GOAL OF THE EXERCISE: Starting with the line that contains "5: (455, 395, 0.92)" and stopping after the line that contains "40: (489, 131, 1.10)", copy the entries below exactly. Include nothing else.

SUPPLIED DATA:
[Start of Attachment]
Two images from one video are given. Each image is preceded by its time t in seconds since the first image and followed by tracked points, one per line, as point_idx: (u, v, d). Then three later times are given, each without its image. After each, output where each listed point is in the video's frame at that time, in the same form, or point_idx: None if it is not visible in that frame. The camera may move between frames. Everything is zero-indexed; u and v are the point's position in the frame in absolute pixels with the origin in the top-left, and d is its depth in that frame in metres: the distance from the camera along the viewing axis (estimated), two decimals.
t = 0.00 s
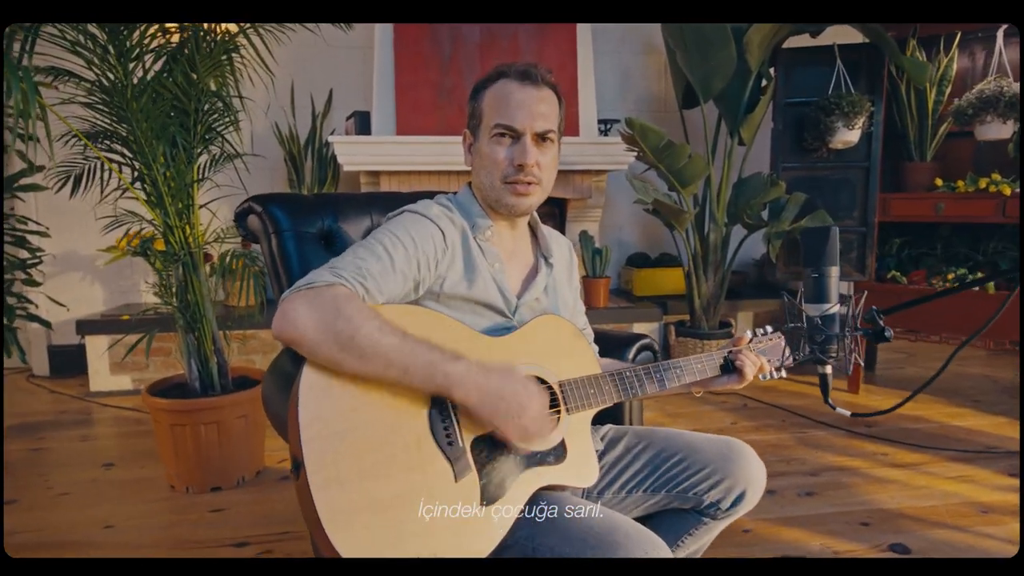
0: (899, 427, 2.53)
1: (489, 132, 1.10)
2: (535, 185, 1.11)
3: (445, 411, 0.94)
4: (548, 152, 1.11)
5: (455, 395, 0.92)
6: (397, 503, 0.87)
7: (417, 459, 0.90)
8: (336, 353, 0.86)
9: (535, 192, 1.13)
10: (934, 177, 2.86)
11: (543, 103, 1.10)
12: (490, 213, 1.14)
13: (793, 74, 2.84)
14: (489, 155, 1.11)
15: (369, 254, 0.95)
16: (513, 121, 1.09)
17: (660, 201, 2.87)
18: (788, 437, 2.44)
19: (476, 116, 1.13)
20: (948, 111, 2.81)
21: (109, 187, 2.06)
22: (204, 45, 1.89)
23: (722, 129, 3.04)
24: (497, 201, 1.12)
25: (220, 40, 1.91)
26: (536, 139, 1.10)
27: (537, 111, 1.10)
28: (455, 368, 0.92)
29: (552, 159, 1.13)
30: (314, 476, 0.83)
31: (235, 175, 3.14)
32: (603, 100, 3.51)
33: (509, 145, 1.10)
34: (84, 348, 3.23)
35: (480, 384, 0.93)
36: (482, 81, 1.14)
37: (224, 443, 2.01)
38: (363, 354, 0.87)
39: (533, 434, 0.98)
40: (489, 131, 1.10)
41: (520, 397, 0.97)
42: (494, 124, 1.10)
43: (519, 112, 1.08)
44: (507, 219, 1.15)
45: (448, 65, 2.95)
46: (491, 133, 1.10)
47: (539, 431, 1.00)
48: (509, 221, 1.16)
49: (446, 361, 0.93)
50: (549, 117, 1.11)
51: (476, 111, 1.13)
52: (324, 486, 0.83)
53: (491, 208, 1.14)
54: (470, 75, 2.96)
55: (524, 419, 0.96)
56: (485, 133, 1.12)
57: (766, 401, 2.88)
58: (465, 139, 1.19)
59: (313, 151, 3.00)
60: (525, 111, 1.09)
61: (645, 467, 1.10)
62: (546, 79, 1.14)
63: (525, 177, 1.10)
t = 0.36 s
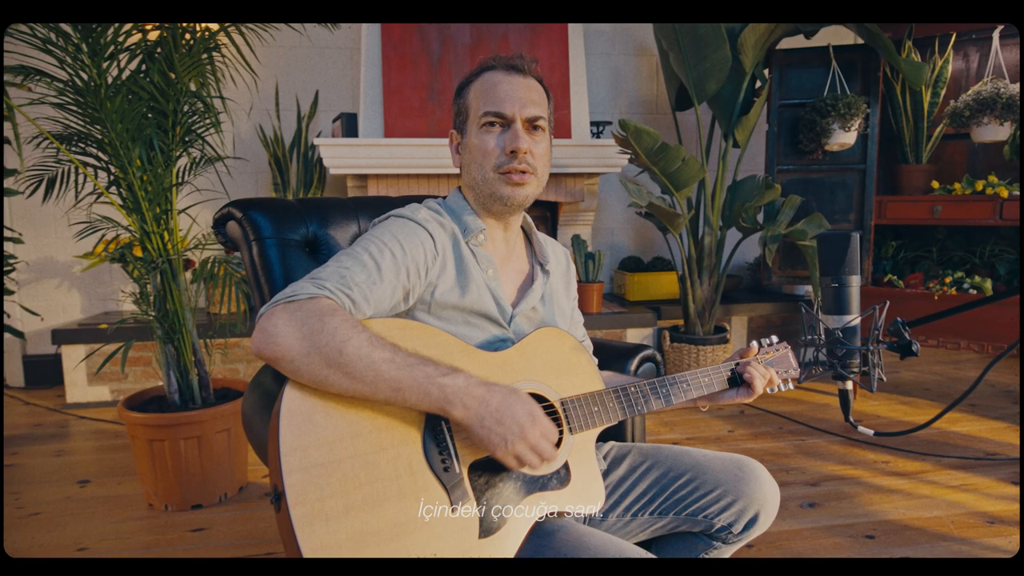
[End of Attachment]
ANSWER BOX:
5: (455, 395, 0.92)
6: (397, 503, 0.87)
7: (417, 459, 0.90)
8: (336, 353, 0.86)
9: (535, 192, 1.13)
10: (934, 177, 2.86)
11: (543, 103, 1.10)
12: (490, 213, 1.14)
13: (793, 74, 2.84)
14: (489, 155, 1.11)
15: (369, 254, 0.95)
16: (513, 121, 1.09)
17: (660, 201, 2.87)
18: (788, 437, 2.44)
19: (476, 116, 1.13)
20: (948, 111, 2.81)
21: (109, 187, 2.06)
22: (204, 45, 1.89)
23: (722, 129, 3.04)
24: (497, 201, 1.12)
25: (220, 40, 1.91)
26: (536, 139, 1.10)
27: (537, 111, 1.10)
28: (455, 368, 0.92)
29: (552, 159, 1.13)
30: (314, 476, 0.83)
31: (235, 175, 3.14)
32: (603, 100, 3.51)
33: (509, 145, 1.10)
34: (84, 348, 3.23)
35: (480, 384, 0.93)
36: (482, 81, 1.14)
37: (224, 443, 2.01)
38: (363, 354, 0.87)
39: (533, 434, 0.98)
40: (489, 131, 1.10)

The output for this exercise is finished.